:: Travail à faire ::
[a] Pour chaque affirmation, indiquez par oui ou par non si elle concorde avec l'entretien sur l'Ennéagramme, et citez mot pour mot le passage qui tranche : (i) l'Ennéagramme se révèle le plus aidant pour l'évolution personnelle, psychologique et spirituelle ; (ii) Ginnie Wiltse est une 5 ; (iii) les discussions sur les aspects évolués des types sont plus claires que celles sur leurs aspects négatifs.
[b] Reprenez l'entretien sur l'Ennéagramme à la suite de sa dernière phrase et prolongez-le.

─── Texte fourni

Dans son livre, A Theory of Personality (Norton, NY, 1963), George Kelly dit que chaque théorie a un "point de convenance", une zone dans laquelle elle est particulièrement efficace et précise. Je pense toujours que là où l'Ennéagramme est le plus aidant, c'est pour l'évolution personnelle, psychologique et spirituelle. Et je trouve qu'il est particulièrement détaillé et éclairant quand il parle de nos compulsions et de nos désordres. Quand nous devenons plus sains et plus libres, nous ne sommes pas si faciles à identifier et à définir. Quand nous parlons des aspects négatifs de chaque type, les différences sont plus claires. Je trouve les discussions à propos des aspects évolués des types plus vagues et plus abstraites. À ces moments-là, nous sommes plus fluides, plus spontanés et moins prévisibles. Je suppose que c'est pour cela que la science ne sait pas quoi faire de la spiritualité. Elle est difficile à mesurer, à prévoir et à contrôler. Ginnie Wiltse à Cincinnati fait sa thèse de recherche sur l'intégration du mysticisme, de la spiritualité féminine et de l'Ennéagramme. (Et dire que ce n'est même pas une 5 !) Elle découvre que les différences entre les types de l'Ennéagramme se manifestent quand les gens font l'expérience de ce que Jean de la Croix appelle la nuit sombre des sens, quand les vieux schémas de la personnalité sont défiés et rejetés ; mais les sujets font plus tard l'expérience de la nuit sombre de l'esprit où leurs vieilles images de Dieu et leurs vieilles manières de se relier à Lui sont purifiées et ces expériences sont le plus souvent semblables. Cela me ramène à Harry Stack Sullivan qui disait que nous sommes tous plus humains que n'importe quoi d'autre. Cela semble être vrai.

EM : Voyez-vous le système de personnalité de l'Ennéagramme comme un outil utile pour l'évolution et qui aide à résoudre les blocages quand quelqu'un est coincé ? Ou croyez-vous que la simple compréhension des types nous fait évoluer d'une manière ou d'une autre ?

JW : Je pense que l'Ennéagramme vous donne une carte. Il vous fait des suggestions et vous indique certaines directions. Vous devez mettre la carte en pratique. Si je suis un 5, l'Ennéagramme me dit que je dois être plus en contact avec mon corps et mes émotions, que je dois sortir et non pas me retirer dans ma tête. Mais je dois avoir le courage d'aller dans le monde. Je peux comprendre cela mais je dois aussi le faire. Je pense que c'est vrai pour tous les types.

EM : Un outil pour nous guider dans une direction spécifique ?

JW : Oui, pour vous aider à sortir d'une situation dans laquelle vous êtes coincé. Vous avez votre propre paradigme, votre propre façon de regarder les choses et cela implique que vous suiviez certaines règles. Ces règles sont réellement aidantes dans le domaine particulier où votre paradigme excelle. Mais il y a d'autres paradigmes qui ont des règles qui vous permettent de faire des choses dont votre propre paradigme est incapable. Ils peuvent donc être libérateurs en vous donnant différentes manières de considérer les choses, différentes manières d'y réagir qui peuvent être plus utiles que les vôtres.

──────
─── Lignes de données

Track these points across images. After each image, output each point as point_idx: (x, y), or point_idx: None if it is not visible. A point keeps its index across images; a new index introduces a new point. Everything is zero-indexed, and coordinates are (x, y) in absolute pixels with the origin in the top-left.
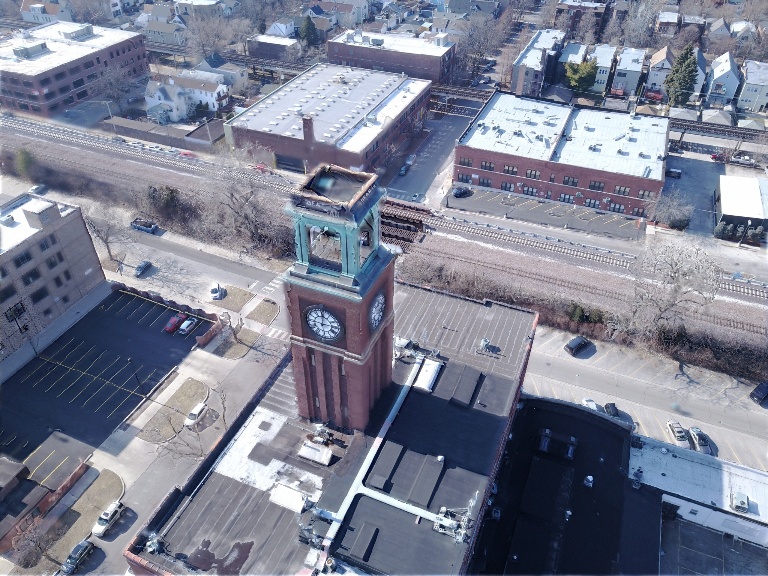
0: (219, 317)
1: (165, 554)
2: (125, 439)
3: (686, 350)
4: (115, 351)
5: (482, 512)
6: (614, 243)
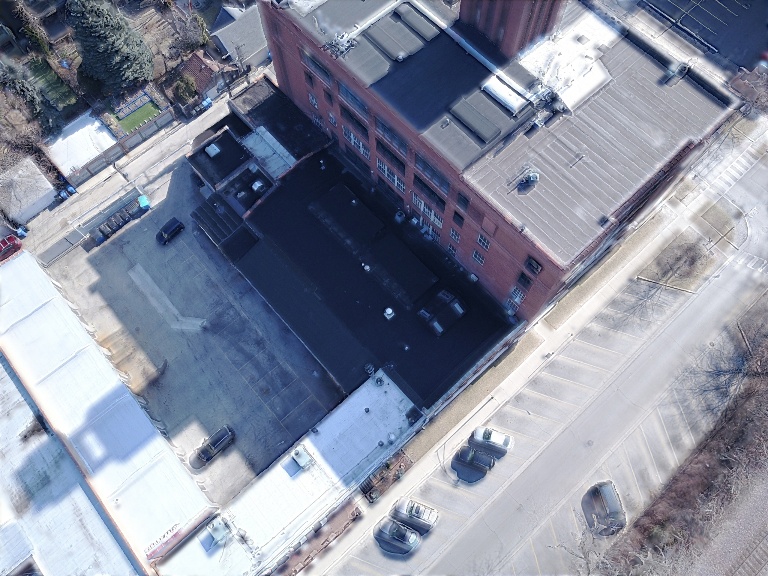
0: None
1: None
2: (627, 4)
3: None
4: (759, 5)
5: (383, 157)
6: None
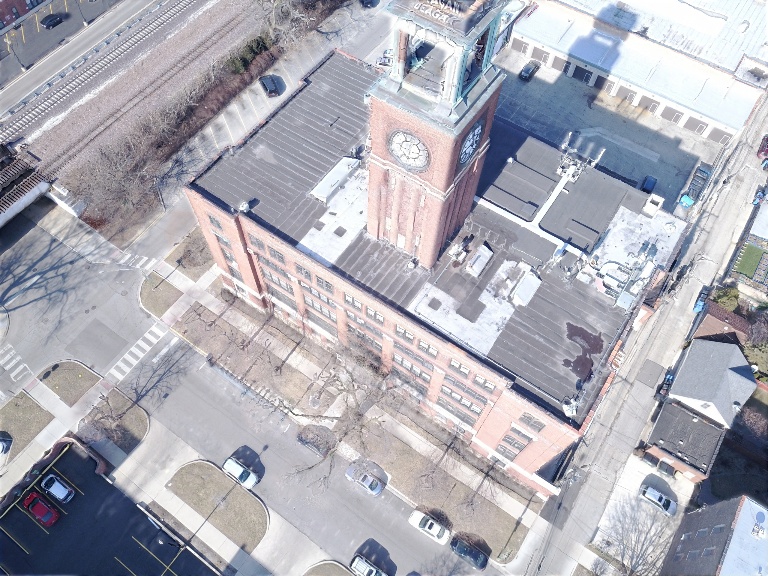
0: (66, 438)
1: (577, 399)
2: (251, 569)
3: (309, 17)
4: None
5: None
6: (136, 0)
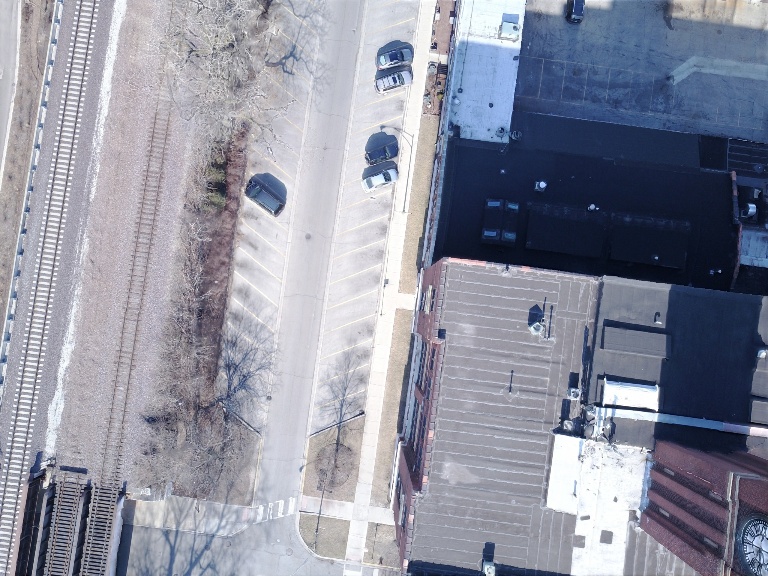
0: None
1: None
2: None
3: None
4: None
5: None
6: None
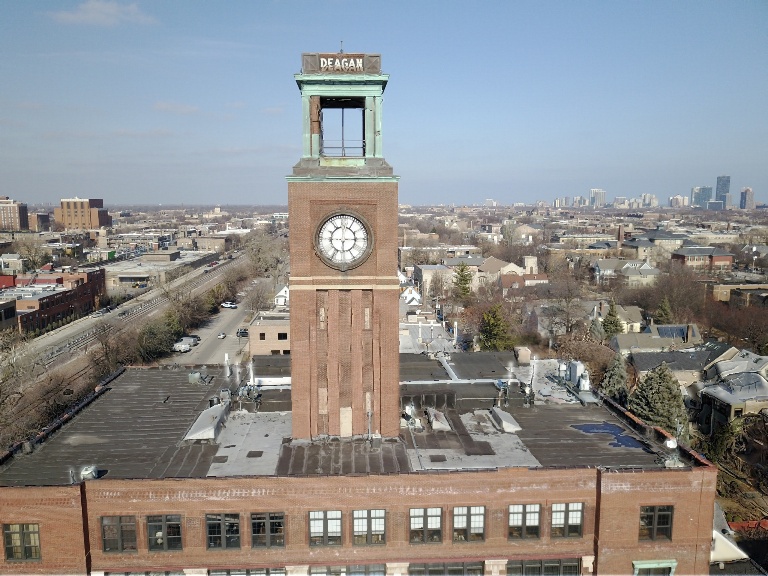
0: None
1: (666, 458)
2: None
3: None
4: None
5: None
6: None
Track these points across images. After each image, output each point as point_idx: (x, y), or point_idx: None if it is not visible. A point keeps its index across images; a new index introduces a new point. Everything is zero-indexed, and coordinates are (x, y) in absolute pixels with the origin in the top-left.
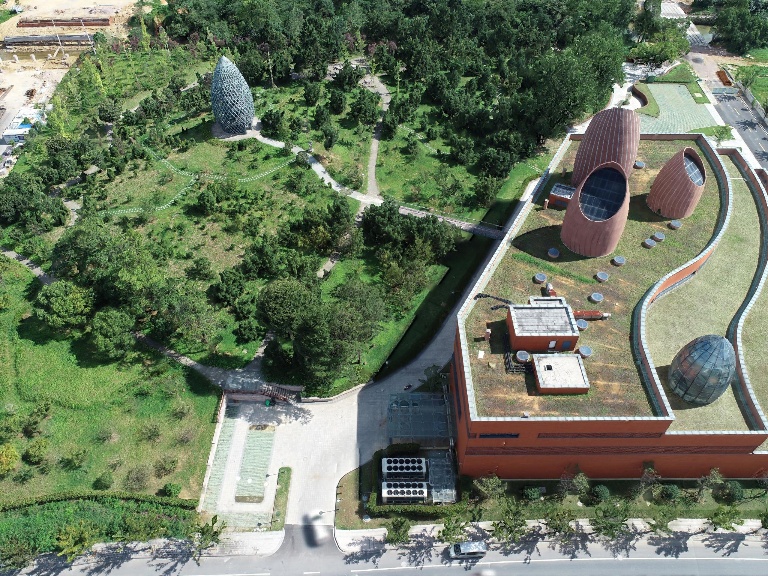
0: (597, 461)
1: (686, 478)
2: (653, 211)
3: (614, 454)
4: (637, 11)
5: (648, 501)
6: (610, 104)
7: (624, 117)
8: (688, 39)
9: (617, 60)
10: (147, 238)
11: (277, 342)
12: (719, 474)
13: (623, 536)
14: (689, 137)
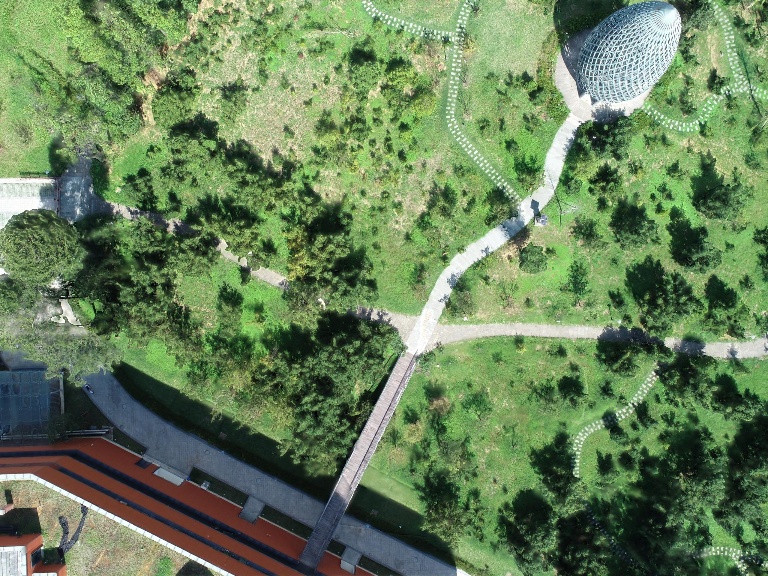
0: None
1: None
2: None
3: None
4: None
5: None
6: None
7: None
8: None
9: None
10: (299, 4)
11: None
12: None
13: None
14: None
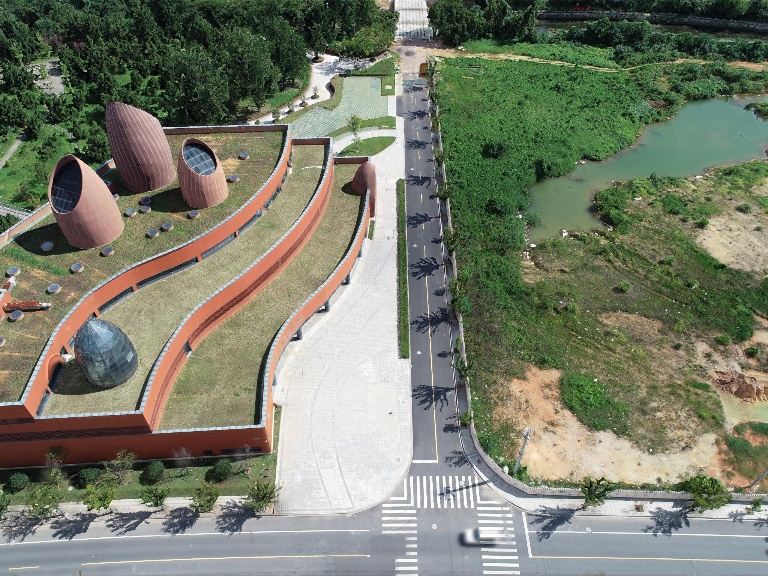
0: (7, 449)
1: (122, 461)
2: (184, 202)
3: (13, 441)
4: (359, 7)
5: (71, 486)
6: None
7: (118, 110)
8: (413, 33)
9: (257, 55)
10: None
11: None
12: (133, 455)
13: (29, 521)
14: (278, 128)
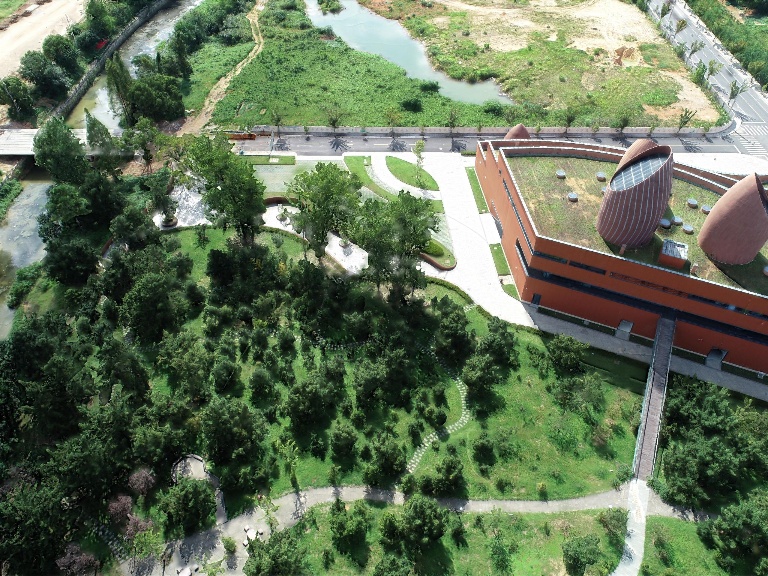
0: None
1: None
2: None
3: None
4: None
5: None
6: (284, 230)
7: None
8: None
9: None
10: None
11: None
12: None
13: None
14: None
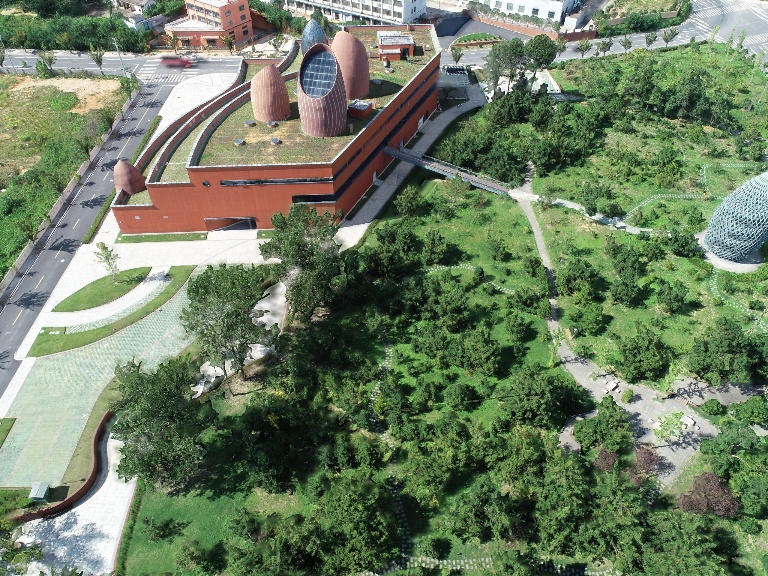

──────

:: Réponses aux consignes ::
[a]
(i) Oui : « là où l'Ennéagramme est le plus aidant, c'est pour l'évolution personnelle, psychologique et spirituelle ».
(ii) Non : « (Et dire que ce n'est même pas une 5 !) ».
(iii) Non : « Je trouve les discussions à propos des aspects évolués des types plus vagues et plus abstraites. »

[b]
Le paradigme du 2 est très aidant pour aller dans le monde ou pour sentir les émotions, les humeurs ou les besoins des autres personnes. Il excelle à cela. Mais il n'est pas aussi efficace quand il s'agit de connaître ses propres besoins. Le paradigme du 4 qui permet d'aller à l'intérieur de soi-même et de faire de l'auto-analyse lui permettrait beaucoup plus efficacement d'entrer en contact avec lui-même. Le paradigme du 8 lui donnerait la possibilité de fixer des limites, de poser ses frontières et de faire des choses pour lui.

Je pense que l'Ennéagramme nous donne d'autres façons de faire des affaires, d'autres façons d'être dans le monde, d'autres façons de considérer les choses qui nous permettent de faire encore mieux que notre propre paradigme.

EM : Comment définiriez-vous le mot "paradigme" ? Dans quel sens l'utilisez-vous ?

JW : Un paradigme est une manière de voir le monde, une carte du monde. Nous avons besoin d'organiser et de filtrer l'information et notre paradigme nous donne un modèle avec des présuppositions, des attentes et des lignes de conduite. J'aime penser aux types de l'Ennéagramme comme à neuf paradigmes de personnalité. Nos paradigmes nous disent ce qui est important, ce qui a de la valeur, ce qui doit être recherché et ce à quoi cela ne vaut pas la peine de porter attention. Nous voyons très clairement les secteurs sur lesquels notre paradigme se concentre. Nous sommes tout le temps attentifs à certaines choses.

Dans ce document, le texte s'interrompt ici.